▸ **Assignment**
Tally up every line in the records beneath that has "Caravan", and write down only the total.

Start of Records supplied

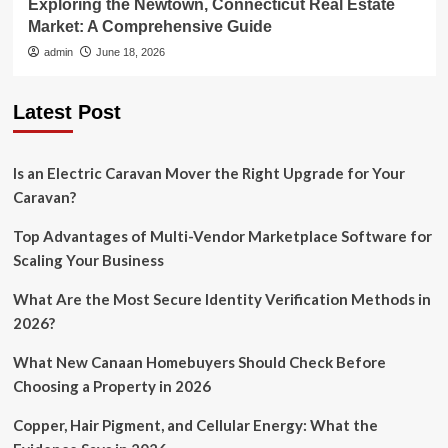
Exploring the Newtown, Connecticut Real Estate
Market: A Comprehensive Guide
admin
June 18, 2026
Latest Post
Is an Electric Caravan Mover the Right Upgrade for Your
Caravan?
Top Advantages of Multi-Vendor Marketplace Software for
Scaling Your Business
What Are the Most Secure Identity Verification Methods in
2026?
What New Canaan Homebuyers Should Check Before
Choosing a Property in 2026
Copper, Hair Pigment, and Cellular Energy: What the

End of Records supplied

▸ **Response box**
2